Old Trafford has undergone an extensive redevelopment since hosting its most recent Test, England's innings victory over Bangladesh in 2010. The biggest change has seen the wicket turned to face north-south in order to eliminate the problem of the sun rising and setting from behind the bowler's arm, which sometimes led to stoppages in play in the past. Some order has been also been brought to the previous mish-mash of buildings surrounding the playing area with the Washbrook-Statham stand demolished and replaced by a new pavilion and media facility, with two-tiered stands on either side. The Point, a conference centre that overlooks the ground, provides a distinctive look - it is red and has been compared to a giant postbox.
Prior to the decision to turn the wicket around, Old Trafford had a well deserved reputation for being the quickest pitch in England. It offered something for everyone; batsmen enjoyed the reliable bounce and gained full reward for attacking strokes, while bowlers of all types took advantage of the extra lift on offer.
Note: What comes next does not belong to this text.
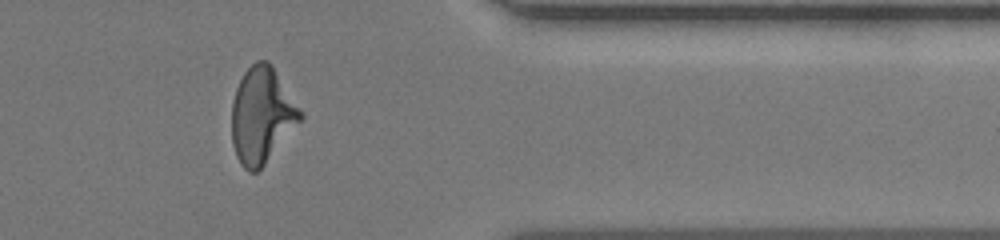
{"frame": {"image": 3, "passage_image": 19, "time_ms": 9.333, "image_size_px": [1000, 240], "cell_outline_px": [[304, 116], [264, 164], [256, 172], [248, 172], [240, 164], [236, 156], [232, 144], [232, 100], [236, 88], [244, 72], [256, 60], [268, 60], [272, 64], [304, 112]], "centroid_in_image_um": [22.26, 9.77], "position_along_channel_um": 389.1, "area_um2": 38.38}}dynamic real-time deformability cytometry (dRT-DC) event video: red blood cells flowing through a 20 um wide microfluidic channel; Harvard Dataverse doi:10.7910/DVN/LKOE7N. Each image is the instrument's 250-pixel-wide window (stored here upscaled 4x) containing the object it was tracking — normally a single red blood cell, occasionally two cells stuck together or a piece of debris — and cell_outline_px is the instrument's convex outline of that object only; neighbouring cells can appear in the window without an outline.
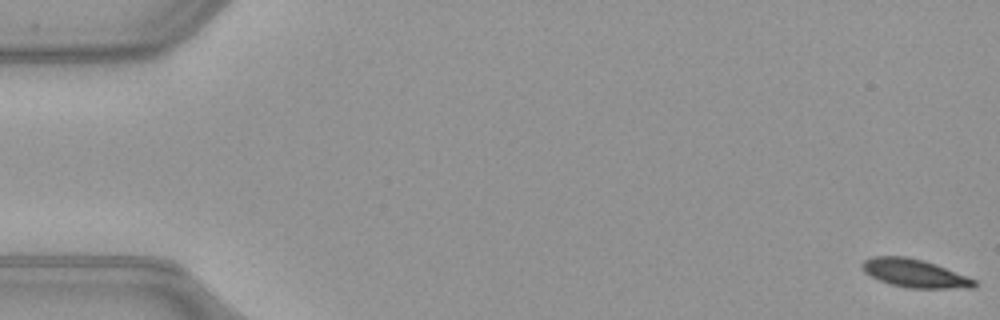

The move was made in the winter of 2010-11 and Lancashire played their Championship matches away from the ground in 2011 to allow the changes to bed.
Old Trafford was the scene of what remains the finest individual bowling performance in Test history, England spinner Jim Laker's 19 wickets in the 1956 Ashes Test. It was also the setting for Shane Warne's introduction to Ashes cricket when he bamboozled Mike Gatting with "the ball of the century", while back in 1948 Denis Compton returned to the crease after being felled by a Ray Lindwall bouncer to score 145 not out. The most recent Ashes Test at the ground in 2005 was a mini-classic, with England captain Michael Vaughan hitting 166 before Australia - inspired by Ricky Ponting's 156 - hung on for a draw with nine wickets down. There have been 29 Ashes Tests held at Old Trafford dating back to 1884. Australia have a good record at the venue overall with eight victories, compared to England's seven and 14 draws.